3. The prompt construction layer. This is where user input gets concatenated with system instructions, retrieved documents, and tool outputs into the final message list. Bugs here, like forgetting to escape, putting user content above the system message, or letting retrieved content contain instructions, are the root of most prompt injection findings.
4. Tool execution. When the model can call functions, the tool layer is where it interacts with the outside world. Every tool is a privilege the agent has on behalf of the user. Module 2 covers this in depth.

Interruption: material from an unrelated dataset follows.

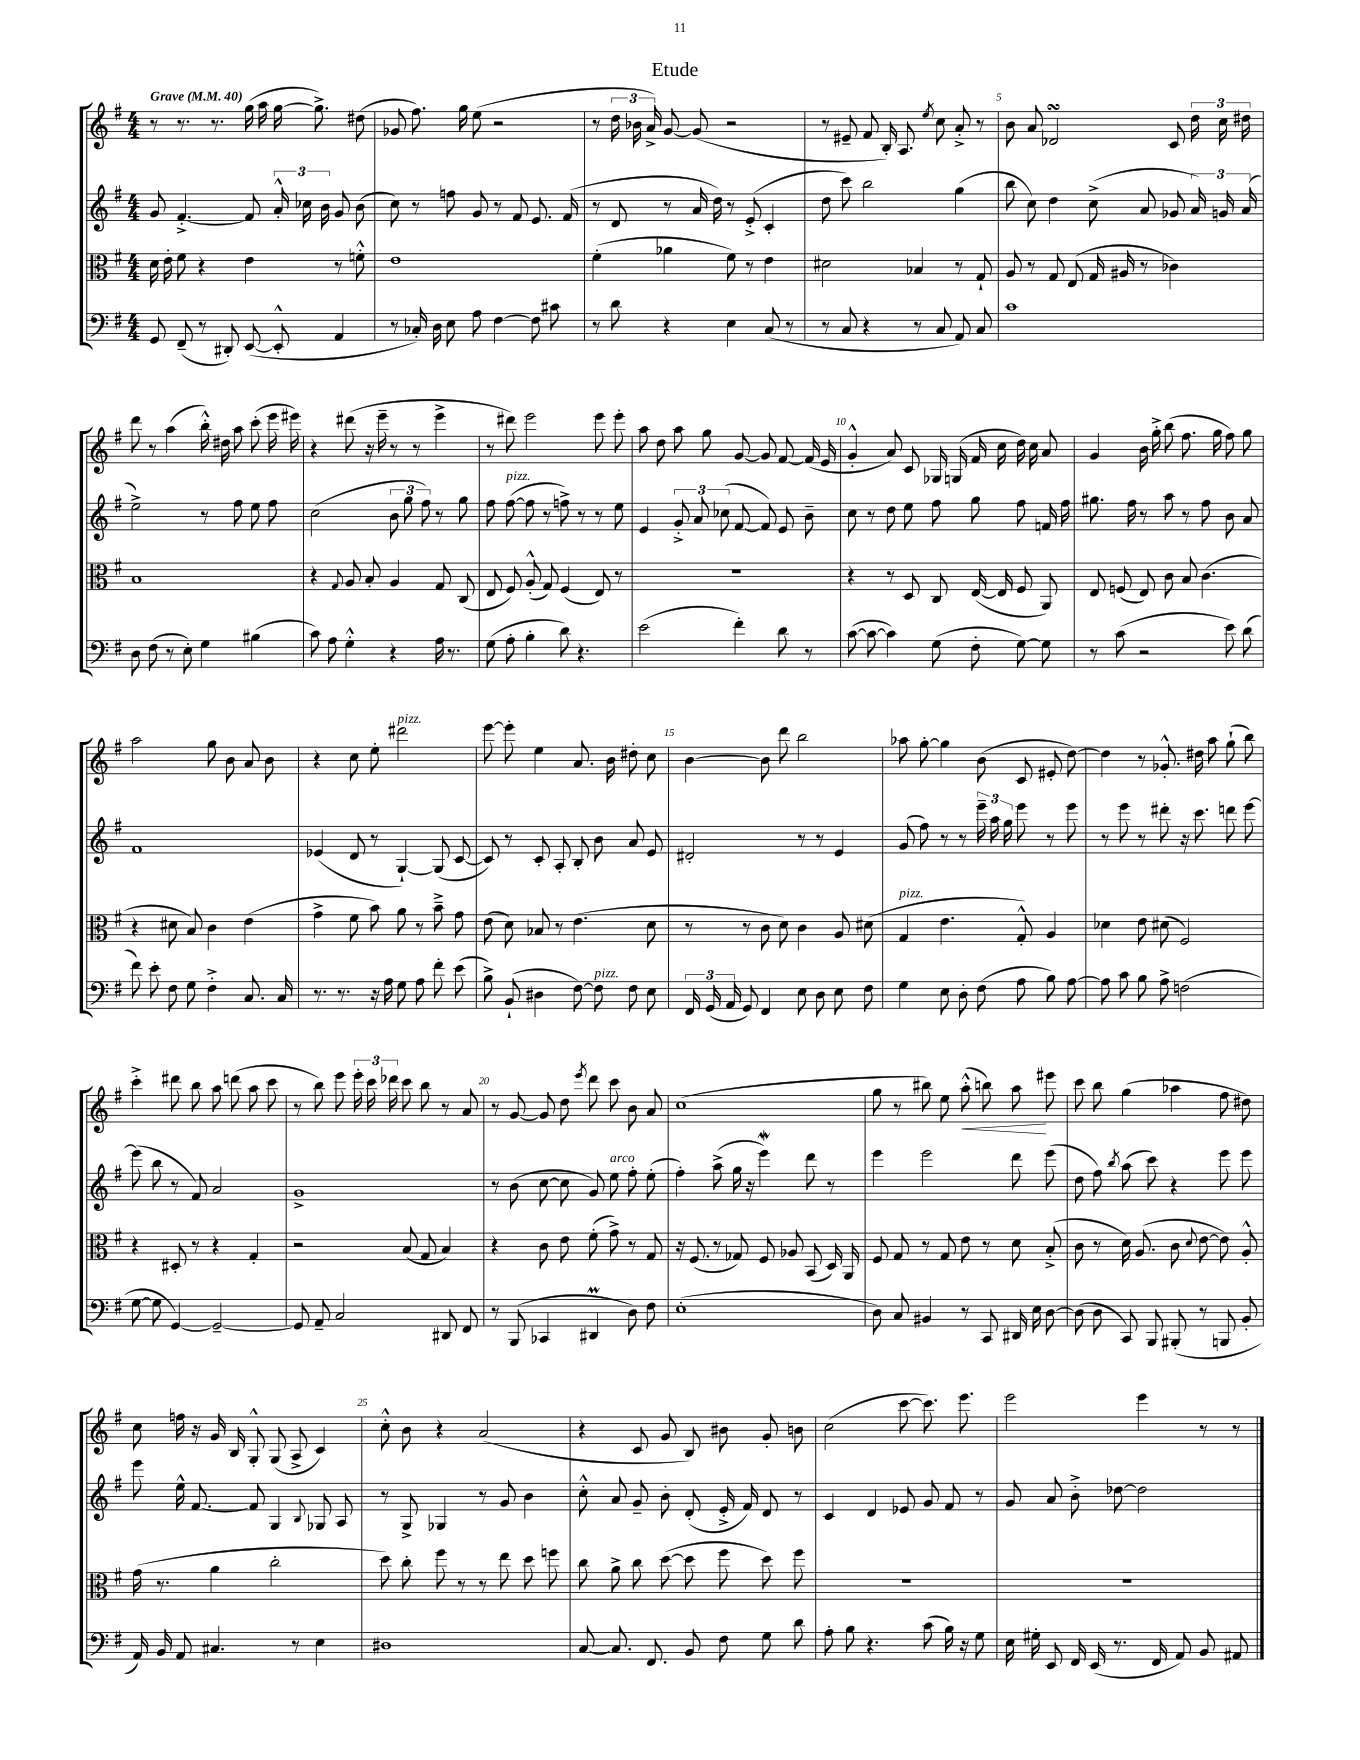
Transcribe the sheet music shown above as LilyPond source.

5. Model version drift. Providers retire and replace model snapshots on their own schedule. An evaluation that passed on claude-3-5-sonnet-20240620 may fail on claude-3-5-sonnet-20241022. If your prompt is fragile, a silent upgrade is a silent regression. Pin versions. Run continuous evals.
A concrete production architecture
A reasonable starting point for a backend that calls an LLM:
Two non-negotiable details. First, the audit log captures full prompt and full output, indexed by user, with retention tuned to your incident response window. Without this, you cannot investigate an attack after the fact. Second, the AI Service never trusts user input as instruction. User content goes into clearly delimited slots in the prompt structure. The model is told, in the system prompt, that anything in the user slot is data, not an instruction.
This is the stack. Every subsequent module assumes you understand the basic shape. When something goes wrong in production, the first question is always: which seam did it slip through.